> _Your task_: Begin at the line containing "[193,457,291,474] This chapter" in the entries below and end at the line containing "[326,480,381,495] system ->"; transcribe that range exactly and nothing outside it.

[Study material Boundary: Start]

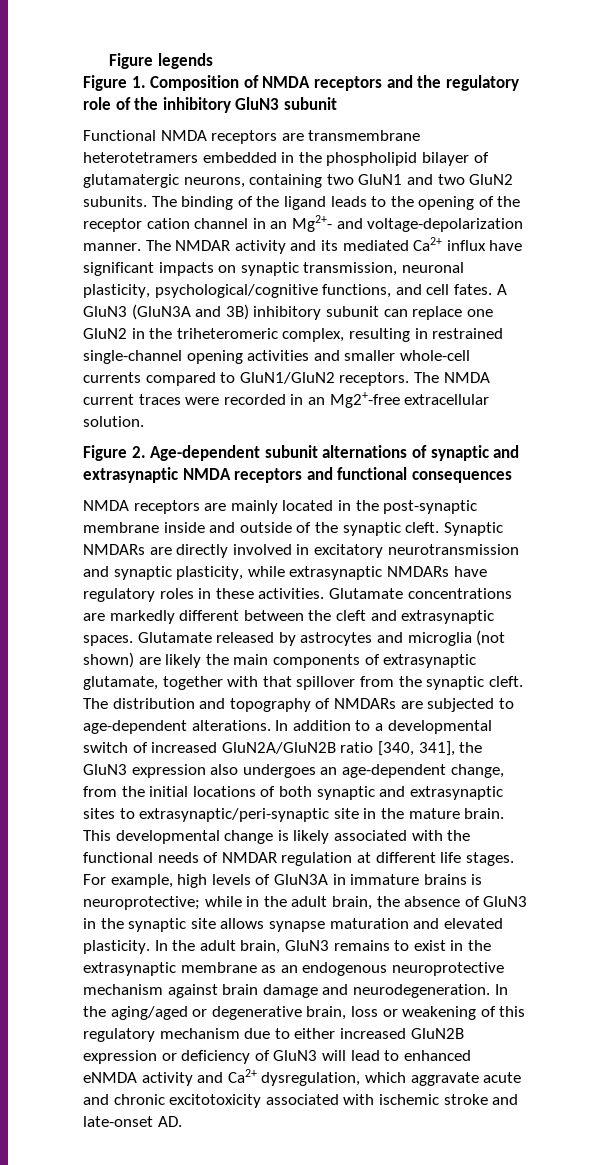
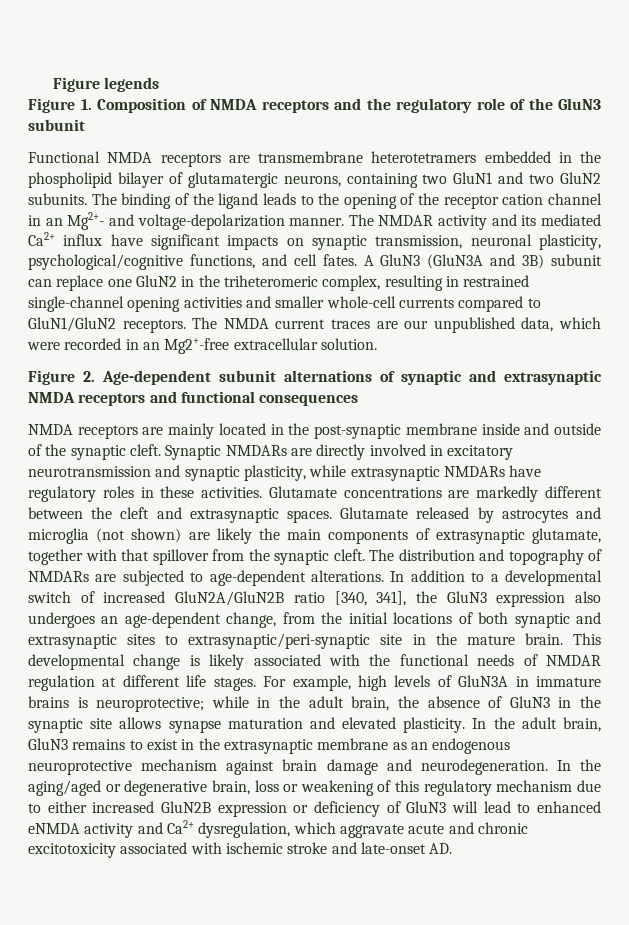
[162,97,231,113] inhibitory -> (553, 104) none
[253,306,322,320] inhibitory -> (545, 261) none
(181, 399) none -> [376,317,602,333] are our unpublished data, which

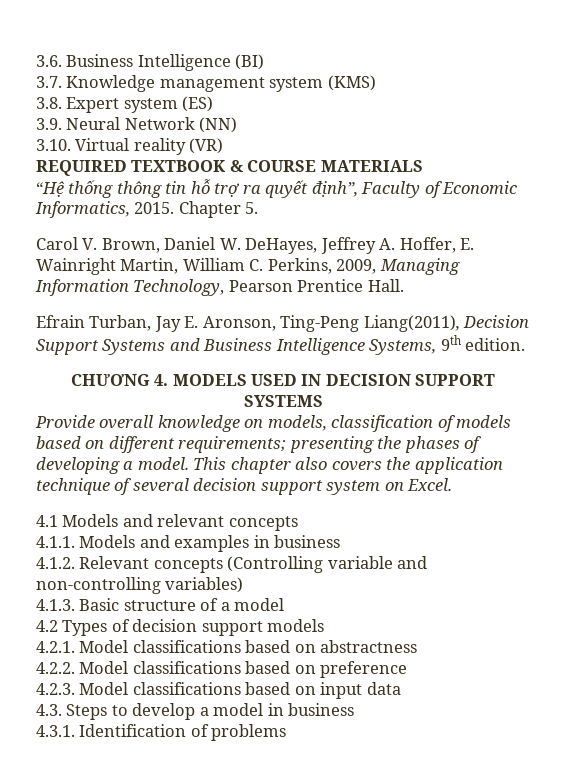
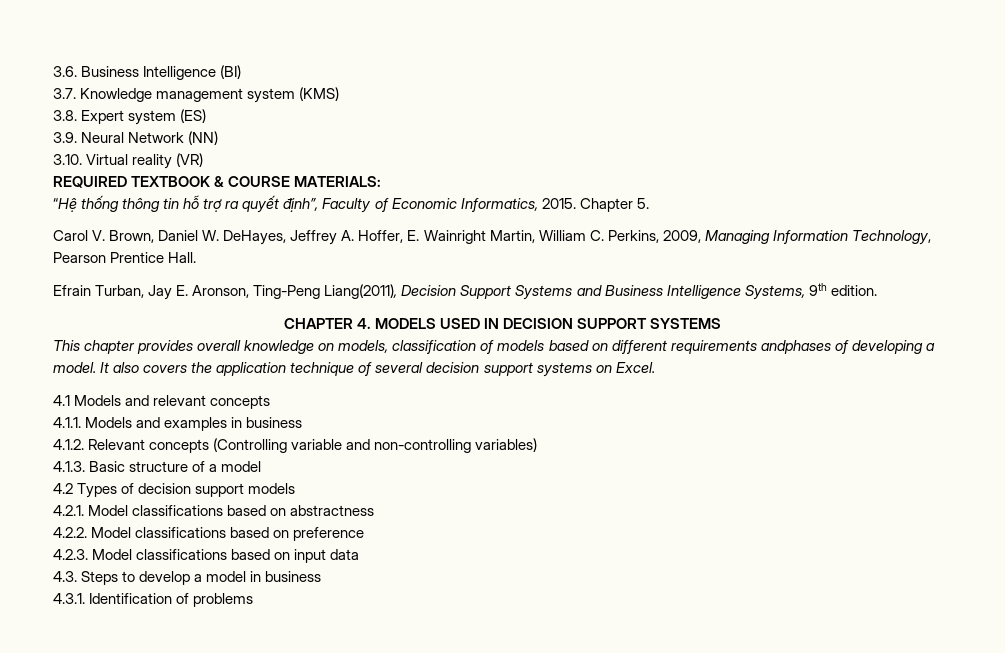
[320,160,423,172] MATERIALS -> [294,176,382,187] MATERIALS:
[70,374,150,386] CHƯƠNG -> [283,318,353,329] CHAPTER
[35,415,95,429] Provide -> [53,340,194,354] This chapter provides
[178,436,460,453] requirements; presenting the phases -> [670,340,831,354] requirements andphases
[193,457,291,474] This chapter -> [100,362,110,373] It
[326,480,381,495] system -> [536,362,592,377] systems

[Study material Boundary: End]
[Study material Boundary: Start]

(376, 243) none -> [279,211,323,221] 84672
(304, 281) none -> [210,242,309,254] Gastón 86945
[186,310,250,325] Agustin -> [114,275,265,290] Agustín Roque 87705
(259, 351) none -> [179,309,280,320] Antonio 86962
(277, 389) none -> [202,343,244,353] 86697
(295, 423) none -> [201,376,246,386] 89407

[Study material Boundary: End]

> _Answer box_:
[193,457,291,474] This chapter -> [100,362,110,373] It
[326,480,381,495] system -> [536,362,592,377] systems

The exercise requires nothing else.